Leur lit était froid la nuit, et elle savait que sa présence n'était pas suffisante pour réchauffer Iruka, même lorsqu'elle était tout autour de lui, et lorsque il la serrait contre lui comme si elle était la seule accroche qui le retenait encore au monde.

C'était pourquoi, presque chaque jour, après le repas de midi, pendant qu'Iruka apprenait à des enfants à lire et à écrire, elle allait avec Naruto jusqu'à la colline qui surplombait l'océan par le chemin qui errait dans les landes ; pour attendre que les bateaux reviennent, pour guetter leur retour ; pour attendre que Kakashi revienne.


Elle peut encore dissimuler son ventre sous ses larges jupes qui s'agitent dans l'air iodé qui vient de l'océan, mais plus pour longtemps. Iruka sait. Elle lui a dit qu'elle ne sait pas qui des deux, qui de Kakashi ou lui, est le père. Elle ne l'avait jamais vu si ému. Il l'a tenu contre lui pendant un long, très long moment. Il a presque pleuré.

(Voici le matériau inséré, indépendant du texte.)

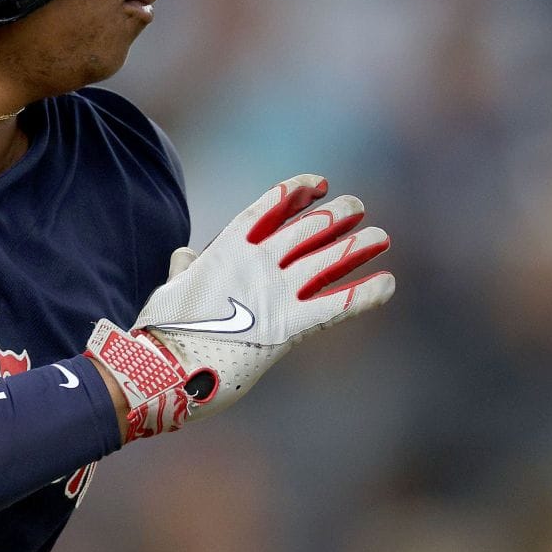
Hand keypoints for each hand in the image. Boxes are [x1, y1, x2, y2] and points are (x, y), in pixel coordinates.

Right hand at [85, 174, 394, 440]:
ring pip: (328, 260)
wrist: (166, 367)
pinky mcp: (289, 326)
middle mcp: (256, 263)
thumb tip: (184, 255)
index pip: (268, 207)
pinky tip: (388, 285)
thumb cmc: (163, 331)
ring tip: (381, 238)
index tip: (318, 184)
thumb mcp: (171, 287)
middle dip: (336, 216)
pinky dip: (365, 294)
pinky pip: (337, 305)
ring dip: (357, 248)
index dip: (296, 193)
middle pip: (307, 230)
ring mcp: (275, 292)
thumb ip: (185, 268)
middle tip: (357, 208)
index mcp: (225, 249)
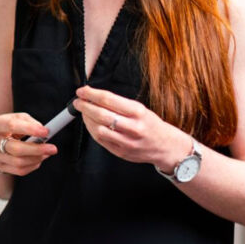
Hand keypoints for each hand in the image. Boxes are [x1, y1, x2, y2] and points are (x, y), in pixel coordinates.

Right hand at [0, 112, 57, 175]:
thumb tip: (42, 130)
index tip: (46, 132)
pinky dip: (32, 166)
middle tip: (53, 148)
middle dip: (37, 149)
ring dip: (37, 158)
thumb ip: (29, 122)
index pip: (12, 126)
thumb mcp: (17, 118)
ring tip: (47, 153)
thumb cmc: (8, 129)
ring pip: (19, 162)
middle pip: (16, 149)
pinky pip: (19, 170)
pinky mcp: (0, 167)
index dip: (30, 129)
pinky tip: (38, 159)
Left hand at [73, 85, 191, 170]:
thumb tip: (94, 96)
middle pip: (101, 115)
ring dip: (86, 119)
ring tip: (84, 112)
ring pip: (99, 129)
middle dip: (85, 106)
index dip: (91, 94)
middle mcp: (133, 127)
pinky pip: (101, 140)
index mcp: (138, 112)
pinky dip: (92, 130)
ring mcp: (127, 142)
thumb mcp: (140, 109)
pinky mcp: (121, 152)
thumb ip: (118, 104)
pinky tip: (90, 124)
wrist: (166, 146)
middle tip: (78, 102)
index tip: (82, 91)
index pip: (109, 100)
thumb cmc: (151, 124)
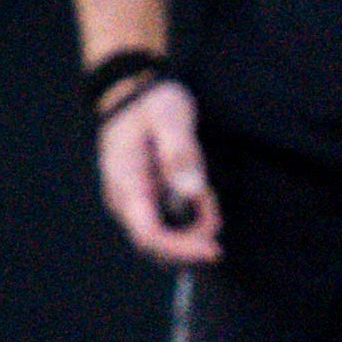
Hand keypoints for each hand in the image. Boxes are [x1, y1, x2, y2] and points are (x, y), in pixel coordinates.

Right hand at [95, 78, 221, 266]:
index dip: (182, 249)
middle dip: (192, 242)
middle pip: (157, 247)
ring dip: (195, 229)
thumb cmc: (152, 103)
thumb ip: (180, 153)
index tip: (215, 249)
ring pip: (165, 240)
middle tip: (217, 211)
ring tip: (208, 194)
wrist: (133, 92)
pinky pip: (168, 227)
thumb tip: (191, 192)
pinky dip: (192, 222)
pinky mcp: (145, 201)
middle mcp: (125, 201)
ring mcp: (134, 203)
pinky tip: (202, 197)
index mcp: (126, 183)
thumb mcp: (170, 117)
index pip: (149, 235)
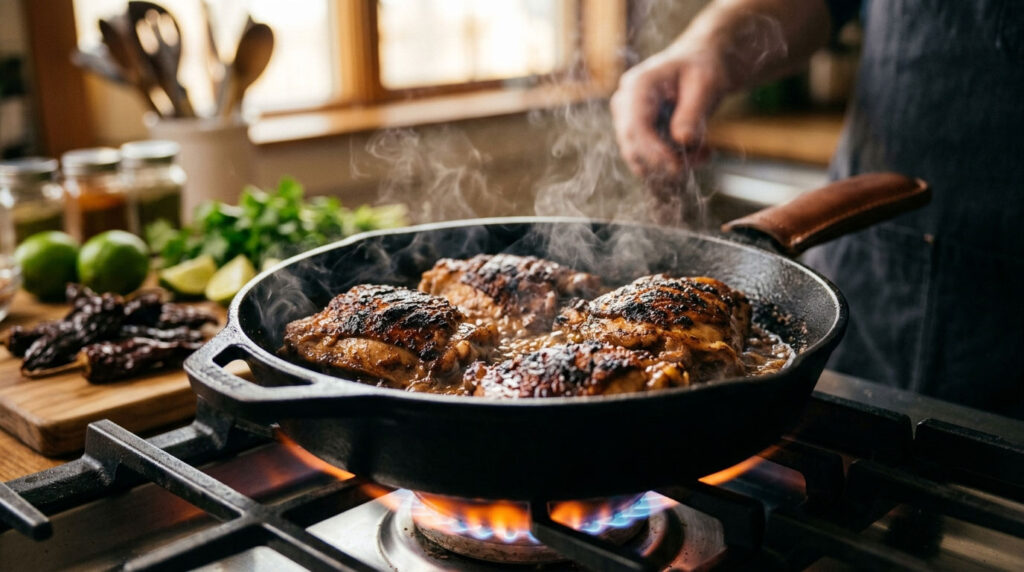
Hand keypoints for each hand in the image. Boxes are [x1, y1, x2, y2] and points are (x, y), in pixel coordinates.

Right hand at [611, 47, 727, 177]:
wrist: (699, 64)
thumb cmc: (702, 68)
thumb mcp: (706, 85)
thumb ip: (692, 112)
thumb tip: (683, 140)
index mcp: (638, 85)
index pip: (635, 127)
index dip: (653, 151)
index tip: (678, 167)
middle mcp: (624, 103)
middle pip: (632, 146)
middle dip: (666, 161)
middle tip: (703, 157)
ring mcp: (626, 119)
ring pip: (640, 157)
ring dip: (672, 164)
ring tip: (705, 152)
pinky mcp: (635, 133)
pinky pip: (648, 158)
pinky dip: (672, 162)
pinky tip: (698, 152)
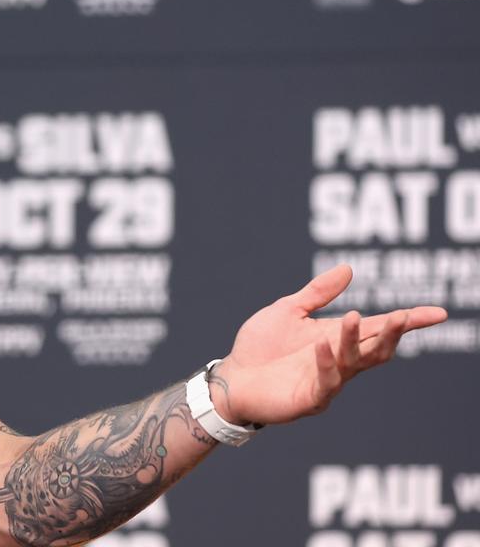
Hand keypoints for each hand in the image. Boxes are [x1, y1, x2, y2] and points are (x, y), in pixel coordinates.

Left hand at [212, 265, 446, 425]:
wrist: (230, 379)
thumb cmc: (259, 347)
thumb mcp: (288, 311)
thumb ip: (317, 293)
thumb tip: (349, 269)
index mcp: (337, 339)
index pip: (378, 328)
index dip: (408, 321)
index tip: (437, 312)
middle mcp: (339, 361)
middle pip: (376, 348)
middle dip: (391, 333)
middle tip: (402, 317)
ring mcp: (327, 382)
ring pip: (354, 363)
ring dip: (354, 340)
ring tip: (352, 316)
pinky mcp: (310, 398)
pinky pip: (325, 381)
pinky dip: (326, 361)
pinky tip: (321, 344)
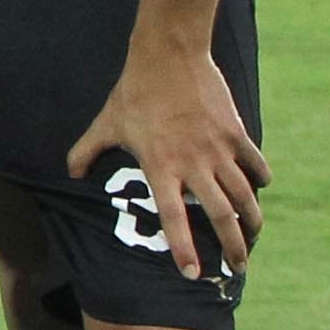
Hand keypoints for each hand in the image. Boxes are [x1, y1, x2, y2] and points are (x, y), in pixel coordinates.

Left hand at [69, 43, 266, 291]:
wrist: (168, 55)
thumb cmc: (133, 92)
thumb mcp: (105, 123)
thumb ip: (85, 151)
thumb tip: (70, 173)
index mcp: (161, 167)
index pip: (174, 219)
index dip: (183, 249)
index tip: (193, 274)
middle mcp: (193, 164)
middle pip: (222, 216)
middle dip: (234, 246)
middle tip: (239, 267)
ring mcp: (218, 149)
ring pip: (245, 195)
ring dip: (252, 220)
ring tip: (254, 237)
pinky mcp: (236, 132)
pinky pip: (255, 164)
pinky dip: (260, 179)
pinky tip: (258, 189)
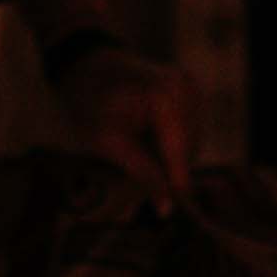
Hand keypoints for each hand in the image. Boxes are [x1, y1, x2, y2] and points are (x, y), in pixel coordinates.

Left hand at [53, 43, 195, 198]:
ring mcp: (191, 87)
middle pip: (188, 151)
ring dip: (166, 156)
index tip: (166, 213)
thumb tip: (167, 210)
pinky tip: (145, 135)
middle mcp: (187, 88)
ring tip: (134, 147)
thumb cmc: (88, 100)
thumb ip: (142, 174)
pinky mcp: (191, 91)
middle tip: (132, 174)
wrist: (85, 62)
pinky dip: (168, 142)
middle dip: (165, 168)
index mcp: (166, 97)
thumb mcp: (107, 141)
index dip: (174, 186)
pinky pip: (187, 131)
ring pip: (190, 144)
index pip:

Elle va le dire à Naruto quand ils atteindront la colline. Pas tout de suite, pas alors qu'ils sont en train de marcher, sa petite main d'enfant dans la sienne, le vent jouant avec leurs manteaux et leurs cheveux, rosissant ses joues encore rondes barrées de fines cicatrices. Elle lui dira une fois arrivés à la colline, et elle lui racontera les légendes de la première femme, et celle de l'enfant qui devint un héros ; de telle sorte qu'il pourra les raconter, les répéter de nouveau à son petit frère, ou à sa petite sœur. De telle sorte que son attention sera divertie de l'horizon.

Elle sait qu'Iruka souhaite que cet enfant soit celui de Kakashi. Il l'avait serré contre lui parce qu'il était heureux et triste en même temps à l'annonce de la nouvelle. Elle savait qu'il aurait voulu que Kakashi soit là aussi pour entendre ça.

Le désespoir peut se sentir dans les rues étroites du village. Iruka commence à perdre espoir lui aussi.

Le bateau est en retard.


Version originale :'The hill overhanging the ocean'. La version française est à peine différente, peut-être un pied de plus du côté légende dans l'écriture. Une one-shot qui est restée un bon moment dans ma tête. 'Elle' restera anonyme, elle n'est que la narratrice des évènements.